None of us ever expected to face a day like today, especially when so much of our culture has been about growth. But I think we all know this is necessary to move forward. The scale that served us so well in building and delivering the leading social gaming service on the Web is now making it hard to successfully lead across mobile and multiplatform, which is where social games are going to be played.

In April, VentureBeat reported that Zynga was "no longer the largest gaming company," having ceded that title to London-based King. (Forbes told the story of that rise in March.)

Zynga went public in late 2011 amid a mini-resurgence in the tech IPO market. But the initial offering landed with a thud. The stock hit a high of almost $16 in Mar 2012; it's now trading at about $3.

Zyngas's fortunes have often seemed closely tied with those of Facebook, where its games have been tightly integrated. As the Wall Street Journal reported in March ...
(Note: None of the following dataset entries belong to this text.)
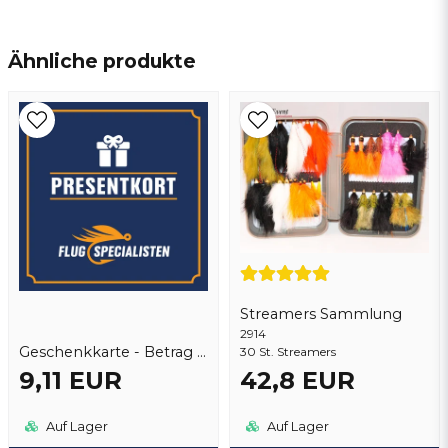
name
Name
Ähnliche produkte
email
E-Mail addresse
Ja, sie können meine frage veröffentlichen
Streamers Sammlung
2914
Geschenkkarte - Betrag auswählen
30 St. Streamers
9,11 EUR
42,8 EUR
Frage senden
Auf Lager
Auf Lager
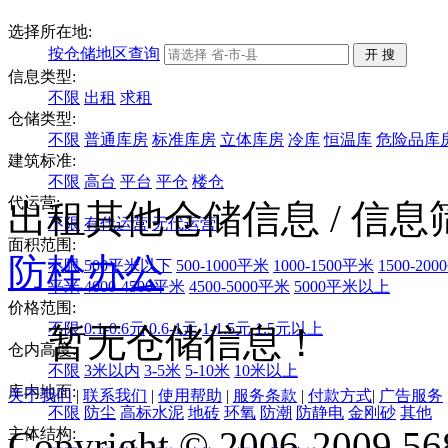
选择所在地:
按仓储地区查询
信息类型:
不限
出租
求租
仓储类型:
不限
普通库房
标准库房
立体库房
冷库
恒温库
危险品库
建筑标准:
不限
高台
平台
平仓
楼仓
代运营:
出租其他仓储信息
/ 信
不限
有代运营
无代运营
面积范围:
防栓
办公
不限
500平米以下
500-1000平米
1000-1500平米
1500-20
平米
4000-4500平米
4500-5000平米
5000平米以上
价格范围:
不限
0.1-0.6元
0.6-1元
1-1.5元
1.5元以上
暂无仓储信息！
仓内高度:
不限
3米以内
3-5米
5-10米
10米以上
库内地面:
关于我们
|
联系我们
|
使用帮助
|
服务条款
|
付款方式
|
广告服务
不限
防尘
高标水泥
地砖
环氧
防潮
防静电
金刚砂
其他
Copyright © 2006-2009 568
主体结构:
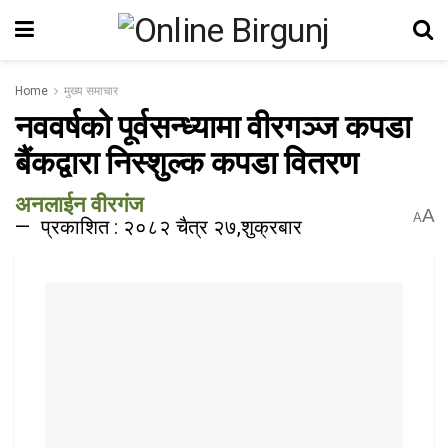
Home
मुख्य समाचार
नववर्षको पूर्वसन्ध्यामा वीरगञ्ज कपडा
बैंकद्वारा निस्शुल्क कपडा वितरण
अनलाईन वीरगंज
A
A
प्रकाशित : २०८२ चैत्र २७,शुक्रबार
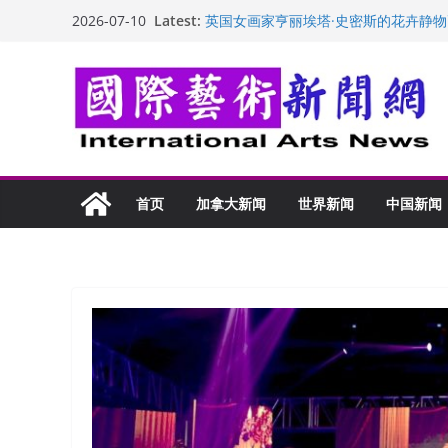
Skip
Latest:
英国女画家亨丽埃塔·史密斯的花卉静物
2026-07-10
to
美国加州正式设立“李小龙日” 成首位
玛丽安娜·卡拉切娃的绘画：幽默和难
content
苏方 ：“字”得其乐
“梵心”归处：一场展览 连着攀枝花的千
首页
加拿大新闻
世界新闻
中国新闻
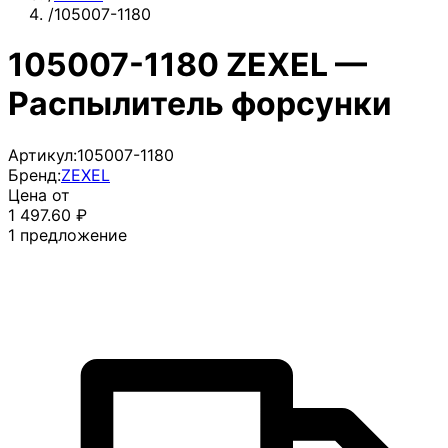
/
105007-1180
105007-1180 ZEXEL —
Распылитель форсунки
Артикул:
105007-1180
Бренд:
ZEXEL
Цена от
1 497.60
₽
1
предложение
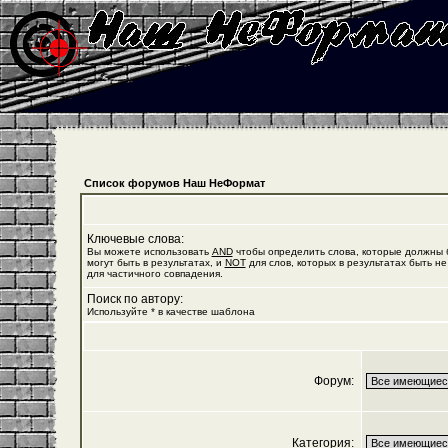
Список форумов Наш НеФормат
Ключевые слова:
Вы можете использовать
AND
чтобы определить слова, которые должны б
могут быть в результатах, и
NOT
для слов, которых в результатах быть не
для частичного совпадения.
Поиск по автору:
Используйте * в качестве шаблона
Форум:
Категория:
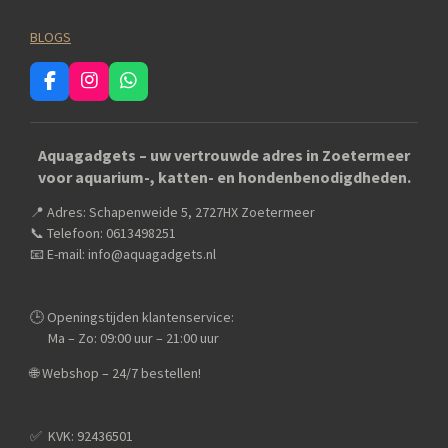
BLOGS
F
I
W
a
n
h
c
s
a
e
t
t
Aquagadgets – uw vertrouwde adres in Zoetermeer
b
a
s
voor aquarium-, katten- en hondenbenodigdheden.
o
g
A
o
r
p
📍 Adres: Schapenweide 5, 2727HX Zoetermeer
k
a
p
m
📞 Telefoon: 0613498251
📧 E-mail: info@aquagadgets.nl
🕒 Openingstijden klantenservice:
Ma – Zo: 09:00 uur – 21:00 uur
🌐 Webshop – 24/7 bestellen!
✅️ KVK: 92436501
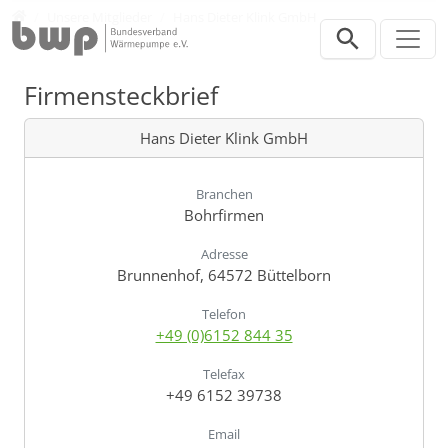
Direkt zur Hauptnavigation springen
Direkt zum Inhalt springen
Verband
Unsere Mitglieder
Hans Dieter Klink GmbH
Firmensteckbrief
Hans Dieter Klink GmbH
Branchen
Bohrfirmen
Adresse
Brunnenhof, 64572 Büttelborn
Telefon
+49 (0)6152 844 35
Telefax
+49 6152 39738
Email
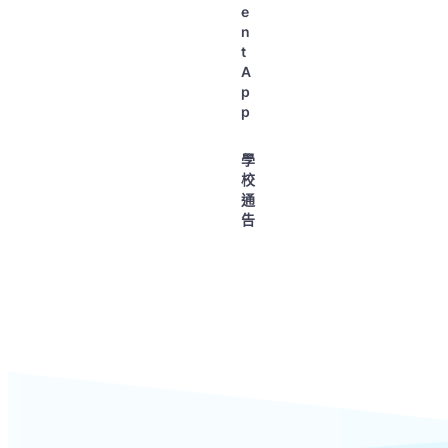
e
n
t
A
p
p
學
校
通
告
Founded in 2007, the game maker grew rapidly by leveraging Facebook’s social network, taking advantage of its structure and its sharing tools to encourage players to connect with their friends. In 2011, the company made up about 12% of Facebook’s revenue.

However, the relationship, at times, has been strained. And, in more recent quarters, Facebook and Zynga have drifted further apart, with Zynga opening its own portal and investing more in its mobile applications and Facebook promoting the games of other developers. Nevertheless, Zynga still makes the bulk of its money from Facebook. The social network accounted for 79% of Zynga’s bookings in the fourth quarter.

In April the company entered the online gambling space in the U.K. It has also applied for a license with the Nevada Gaming Control Board and hired lobbyists to push for online gambling. Sam Harnett reported on this new initiative for KQED in January.

"Making the transition to real money gambling for Zynga won’t be as simple as pulling a lever," Harnett wrote.

"Organizationally they aren't prepared for it,” Kevin Flood, an online gambling consultant, told Harnett.

Presumably we'll get an initial indication of whether this is true or not in July, when the company releases its next earnings report.